For decades, the state and federal water projects have exported massive quantities of water south of the Delta to agribusiness interests on the west side of the San Joaquin Valley, Southern California water agencies and oil companies conducting fracking and other extreme oil extraction methods.

Jennings said the population may have already gone below the number of fish necessary to sustain the species.

Dr. Peter Moyle, UC Davis fishery scientist, professor and author, agrees.

”We are entering uncharted waters with the delta smelt now because populations have never been so low,” said Moyle. “My guess is that populations are so small now that random events, such as predation by a swarm of silversides on eggs and larvae in an isolated spawning event, can keep driving the population down.”

Likewise, Tom Cannon, estuarine fisheries ecologist and biostatistician, wrote on the California Fisheries Blog about the “poor prognosis” for Delta Smelt (

“Since my last update in April, Delta and longfin smelt have continued their trends of record low numbers,” said Cannon. “I opined that they were not yet gone, but close, and that it remained to be seen whether the good conditions provided to date in 2016 could lead to some form of recovery for these two endangered species. The prognosis remains poor.”

Green and white sturgeon, which usually spawn in the Sacramento River in April and May, are also being decimated by the the current state and federal water management. For more information, go to Tom Cannon’s excellent article on the California Fisheries Blog:

Ironically, Jennings pointed out that the State Water Resources Board is now preparing for upcoming hearings on the petitions by the Department of Water Resources and Bureau of Reclamation to change their points of diversion in order to proceed with the construction of Governor Jerry Brown’s Delta Tunnels, now renamed the California WaterFix.

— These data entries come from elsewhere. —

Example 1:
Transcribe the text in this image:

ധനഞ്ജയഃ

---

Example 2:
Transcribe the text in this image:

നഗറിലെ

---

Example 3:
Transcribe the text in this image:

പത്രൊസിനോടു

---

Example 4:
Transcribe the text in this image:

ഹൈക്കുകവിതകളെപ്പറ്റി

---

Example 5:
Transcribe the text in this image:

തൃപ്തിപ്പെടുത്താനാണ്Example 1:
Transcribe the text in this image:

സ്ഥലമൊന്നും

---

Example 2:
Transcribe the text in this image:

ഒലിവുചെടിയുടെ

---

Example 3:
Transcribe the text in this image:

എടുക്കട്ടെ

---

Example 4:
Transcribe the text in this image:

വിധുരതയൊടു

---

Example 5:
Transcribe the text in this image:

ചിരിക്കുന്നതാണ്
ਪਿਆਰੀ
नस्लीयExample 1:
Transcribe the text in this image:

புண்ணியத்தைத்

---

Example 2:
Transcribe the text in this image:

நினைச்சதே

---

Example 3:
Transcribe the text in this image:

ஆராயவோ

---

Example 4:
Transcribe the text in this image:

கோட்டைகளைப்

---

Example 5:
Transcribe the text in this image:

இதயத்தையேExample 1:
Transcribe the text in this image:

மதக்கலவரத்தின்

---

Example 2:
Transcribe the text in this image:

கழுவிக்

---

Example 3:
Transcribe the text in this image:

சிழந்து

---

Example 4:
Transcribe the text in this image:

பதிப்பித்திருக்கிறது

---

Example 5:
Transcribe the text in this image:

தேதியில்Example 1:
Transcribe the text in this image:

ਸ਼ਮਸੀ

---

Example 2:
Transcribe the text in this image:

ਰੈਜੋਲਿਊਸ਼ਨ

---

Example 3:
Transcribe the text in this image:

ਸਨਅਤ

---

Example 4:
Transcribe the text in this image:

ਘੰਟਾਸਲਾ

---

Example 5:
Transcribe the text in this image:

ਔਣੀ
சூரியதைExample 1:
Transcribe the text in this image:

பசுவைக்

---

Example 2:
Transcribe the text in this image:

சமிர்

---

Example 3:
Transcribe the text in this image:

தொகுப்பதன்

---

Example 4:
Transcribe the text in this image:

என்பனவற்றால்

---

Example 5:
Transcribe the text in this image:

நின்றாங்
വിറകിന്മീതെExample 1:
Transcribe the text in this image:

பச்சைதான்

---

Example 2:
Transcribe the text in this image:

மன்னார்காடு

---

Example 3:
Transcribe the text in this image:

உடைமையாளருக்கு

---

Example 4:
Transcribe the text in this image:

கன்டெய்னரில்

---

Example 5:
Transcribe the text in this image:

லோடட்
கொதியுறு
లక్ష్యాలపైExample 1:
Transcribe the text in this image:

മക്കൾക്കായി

“This plan will deprive the Delta smelt of their habitat by exporting vast quantities of water from the Sacramento River,” said Jennings. “If the State Board approves the petition, it will only exacerbate things enormously for the Delta smelt and other fish species.”

The Delta Tunnels plan will not only hasten the extinction of Delta smelt, but it will also drive longfin smelt, winter-run Chinook salmon, Central Valley steelhead, green sturgeon and other fish species closer and closer to extinction, according to Delta advocates and scientific experts. The California Water Fix will also imperil the salmon and steelhead populations on the Trinity and Klamath rivers, since water from the Trinity, the largest tributary of the Klamath, is diverted to the Sacramento River watershed through a tunnel in the Mountains from Trinity Lake to Whiskeytown Reservoir.

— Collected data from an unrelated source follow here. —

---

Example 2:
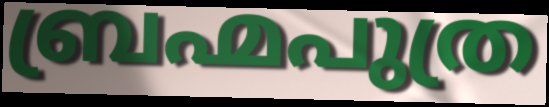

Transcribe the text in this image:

ബ്രഹ്മപുത്ര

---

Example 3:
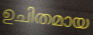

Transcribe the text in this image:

ഉചിതമായ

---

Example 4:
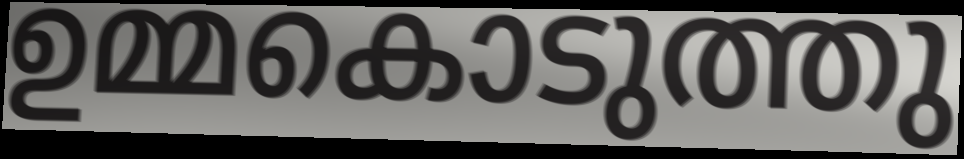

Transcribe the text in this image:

ഉമ്മകൊടുത്തു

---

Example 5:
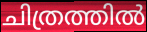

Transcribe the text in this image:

ചിത്രത്തിൽ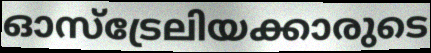
ഓസ്ട്രേലിയക്കാരുടെ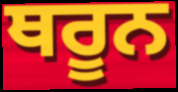
ਥਰੂਨ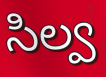
సిల్వ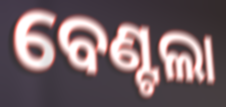
ବେଣ୍ଟଲା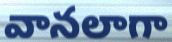
వానలాగా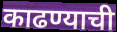
काढण्याची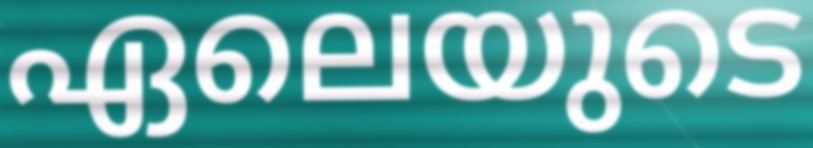
ഏലെയുടെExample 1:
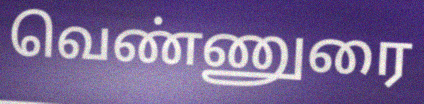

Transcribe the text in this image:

வெண்ணுரை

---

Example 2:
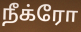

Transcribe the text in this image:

நீக்ரோ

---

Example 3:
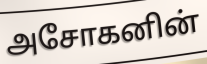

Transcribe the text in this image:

அசோகனின்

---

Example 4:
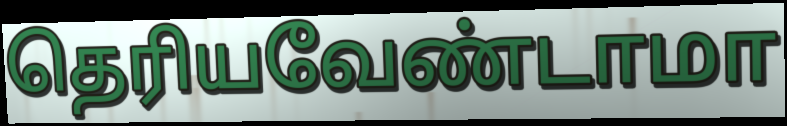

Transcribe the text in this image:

தெரியவேண்டாமா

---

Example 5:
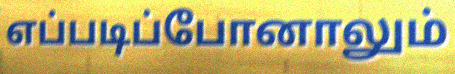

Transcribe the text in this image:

எப்படிப்போனாலும்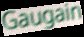
GaugainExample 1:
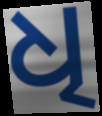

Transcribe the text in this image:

ଧି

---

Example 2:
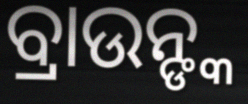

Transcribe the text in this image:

ବ୍ରାଉନ୍ଙ୍କ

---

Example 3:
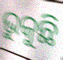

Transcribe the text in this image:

ଭୁକୁଛି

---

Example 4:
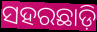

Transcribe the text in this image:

ସହରଛାଡ଼ି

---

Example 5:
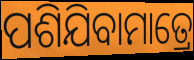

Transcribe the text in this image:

ପଶିଯିବାମାତ୍ରେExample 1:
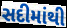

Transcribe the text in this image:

સદીમાંથી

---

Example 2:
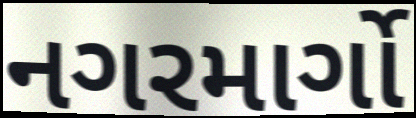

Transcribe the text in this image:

નગરમાર્ગો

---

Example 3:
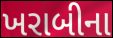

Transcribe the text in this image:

ખરાબીના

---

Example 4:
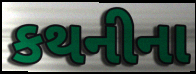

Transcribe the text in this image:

કથનીના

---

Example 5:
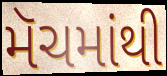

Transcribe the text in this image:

મૅચમાંથી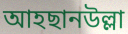
আহছানউল্লা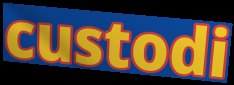
custodi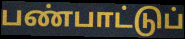
பண்பாட்டுப்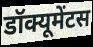
डॉक्यूमेंटसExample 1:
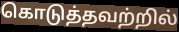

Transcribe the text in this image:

கொடுத்தவற்றில்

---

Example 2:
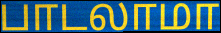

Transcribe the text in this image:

பாடலாமா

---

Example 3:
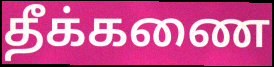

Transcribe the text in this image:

தீக்கணை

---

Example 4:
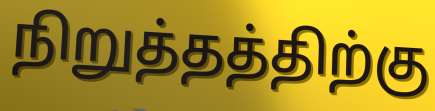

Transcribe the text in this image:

நிறுத்தத்திற்கு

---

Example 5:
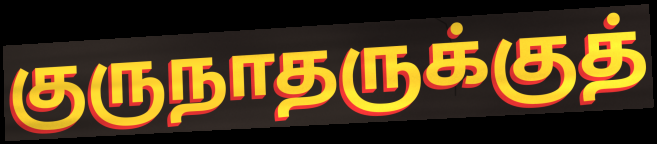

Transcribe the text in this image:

குருநாதருக்குத்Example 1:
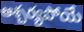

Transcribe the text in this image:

ఆశ్చర్యపోయే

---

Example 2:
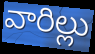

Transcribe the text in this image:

వారిల్లు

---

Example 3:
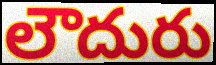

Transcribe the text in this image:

లౌదురు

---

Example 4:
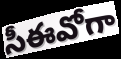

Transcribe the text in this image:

సీఈవోగా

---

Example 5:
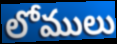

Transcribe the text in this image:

లోములు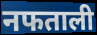
नफताली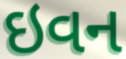
ઇવન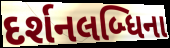
દર્શનલબ્ધિના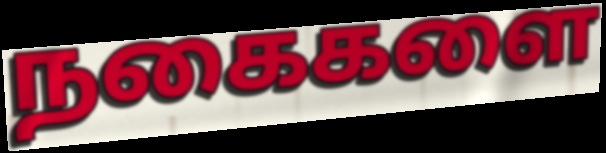
நகைகளைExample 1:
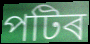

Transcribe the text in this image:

পটিৰ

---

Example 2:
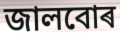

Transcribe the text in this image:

জালবোৰ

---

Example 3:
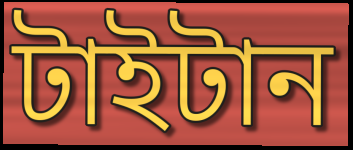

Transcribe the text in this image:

টাইটান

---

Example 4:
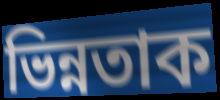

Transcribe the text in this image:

ভিন্নতাক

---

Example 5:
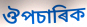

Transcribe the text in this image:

ঔপচাৰিকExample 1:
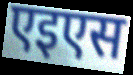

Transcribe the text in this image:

एइएस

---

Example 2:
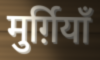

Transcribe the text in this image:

मुर्ग़ियाँ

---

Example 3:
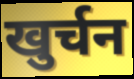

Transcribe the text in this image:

खुर्चन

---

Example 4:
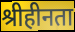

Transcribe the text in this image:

श्रीहीनता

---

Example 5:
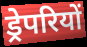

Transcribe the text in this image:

ड्रेपरियोंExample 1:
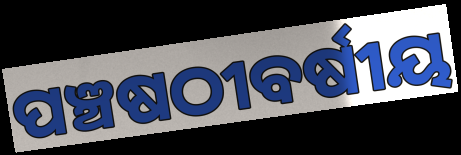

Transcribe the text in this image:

ପଞ୍ଚଷଠୀବର୍ଷୀୟ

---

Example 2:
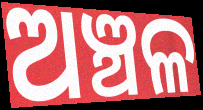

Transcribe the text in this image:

ଅଞ୍ଚଳ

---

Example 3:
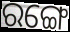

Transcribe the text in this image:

ରଙ୍ଗେ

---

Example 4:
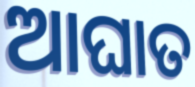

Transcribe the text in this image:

ଆଘାତ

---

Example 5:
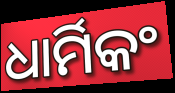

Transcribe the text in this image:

ଧାର୍ମିକଂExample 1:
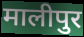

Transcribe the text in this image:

मालीपुर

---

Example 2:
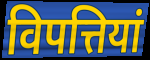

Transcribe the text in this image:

विपत्तियां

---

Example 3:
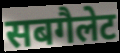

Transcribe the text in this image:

सबगैलेट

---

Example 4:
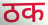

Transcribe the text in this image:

ठक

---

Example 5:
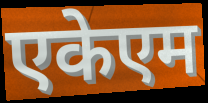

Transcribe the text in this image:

एकेएम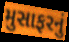
મુસાફરનું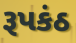
રૂપકંઠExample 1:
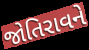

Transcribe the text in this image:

જોતિરાવને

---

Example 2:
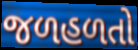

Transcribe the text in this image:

જળહળતો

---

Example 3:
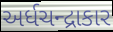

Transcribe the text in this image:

અર્ધચન્દ્રાકાર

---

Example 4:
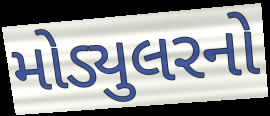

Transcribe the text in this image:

મોડ્યુલરનો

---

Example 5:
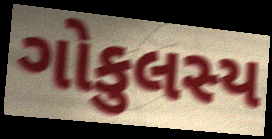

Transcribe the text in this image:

ગોકુલસ્ય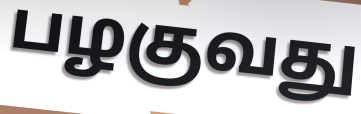
பழகுவது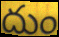
దుంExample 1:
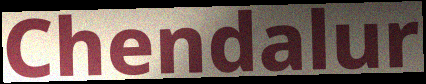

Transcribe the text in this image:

Chendalur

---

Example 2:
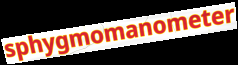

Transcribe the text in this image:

sphygmomanometer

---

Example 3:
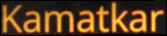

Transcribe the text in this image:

Kamatkar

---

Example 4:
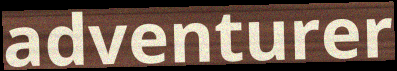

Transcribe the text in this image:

adventurer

In addition, the State Board is also considering a request by the Sacramento Waste Water Treatment Plant to discharge up to 181,000 gallons of water per day that would raise the water temperature on the river and Delta, threatening smelt, salmon and other fish species, noted Jennings.

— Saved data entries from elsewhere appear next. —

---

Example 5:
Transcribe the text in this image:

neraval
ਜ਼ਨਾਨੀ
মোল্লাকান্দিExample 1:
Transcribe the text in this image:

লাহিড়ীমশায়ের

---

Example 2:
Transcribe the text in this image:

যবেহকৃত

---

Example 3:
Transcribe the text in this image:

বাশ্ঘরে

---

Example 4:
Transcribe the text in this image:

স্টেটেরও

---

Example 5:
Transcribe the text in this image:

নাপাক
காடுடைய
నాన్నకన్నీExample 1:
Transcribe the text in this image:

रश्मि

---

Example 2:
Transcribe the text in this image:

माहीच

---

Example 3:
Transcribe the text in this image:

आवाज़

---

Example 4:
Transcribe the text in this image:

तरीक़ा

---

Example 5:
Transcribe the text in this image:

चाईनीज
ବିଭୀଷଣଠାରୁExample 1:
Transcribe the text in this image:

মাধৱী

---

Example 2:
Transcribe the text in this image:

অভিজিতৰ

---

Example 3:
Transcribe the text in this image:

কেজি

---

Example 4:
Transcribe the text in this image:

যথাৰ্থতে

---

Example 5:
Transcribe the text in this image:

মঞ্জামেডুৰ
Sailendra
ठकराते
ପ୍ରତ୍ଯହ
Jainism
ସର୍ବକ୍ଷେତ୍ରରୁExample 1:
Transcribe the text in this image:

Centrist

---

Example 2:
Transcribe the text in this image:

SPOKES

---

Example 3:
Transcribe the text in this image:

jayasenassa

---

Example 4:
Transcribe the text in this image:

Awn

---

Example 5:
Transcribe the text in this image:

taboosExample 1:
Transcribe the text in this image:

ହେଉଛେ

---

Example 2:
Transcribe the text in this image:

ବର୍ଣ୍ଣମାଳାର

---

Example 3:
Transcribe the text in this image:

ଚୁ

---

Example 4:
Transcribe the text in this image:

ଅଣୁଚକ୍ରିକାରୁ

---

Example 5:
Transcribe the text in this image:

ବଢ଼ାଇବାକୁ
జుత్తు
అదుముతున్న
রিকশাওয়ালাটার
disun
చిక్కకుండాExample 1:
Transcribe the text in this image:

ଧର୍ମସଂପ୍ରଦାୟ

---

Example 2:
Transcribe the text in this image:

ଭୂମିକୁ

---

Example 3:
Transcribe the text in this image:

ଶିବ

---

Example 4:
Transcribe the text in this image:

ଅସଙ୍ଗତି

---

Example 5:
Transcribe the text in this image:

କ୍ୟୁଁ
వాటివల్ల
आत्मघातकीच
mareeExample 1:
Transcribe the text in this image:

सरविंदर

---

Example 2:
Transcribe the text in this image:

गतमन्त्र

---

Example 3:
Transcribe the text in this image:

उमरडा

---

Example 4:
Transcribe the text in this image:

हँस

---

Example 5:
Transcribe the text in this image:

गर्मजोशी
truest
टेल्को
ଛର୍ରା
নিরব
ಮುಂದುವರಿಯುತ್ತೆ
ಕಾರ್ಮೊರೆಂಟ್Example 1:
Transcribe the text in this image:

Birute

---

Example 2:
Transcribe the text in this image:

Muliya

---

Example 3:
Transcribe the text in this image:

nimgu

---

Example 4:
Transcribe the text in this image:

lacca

The Delta smelt collapse is part of an overall ecosystem decline driven by water diversions by the federal and state water projects, The CDFW’s 2015 Fall Midwater Trawl demonstrates that, since 1967, populations of striped bass, Delta smelt, longfin smelt, American shad, splittail and threadfin shad have declined by 99.7, 98.3, 99.9, 97.7, 98.5 and 93.7 percent, respectively, according to Jennings.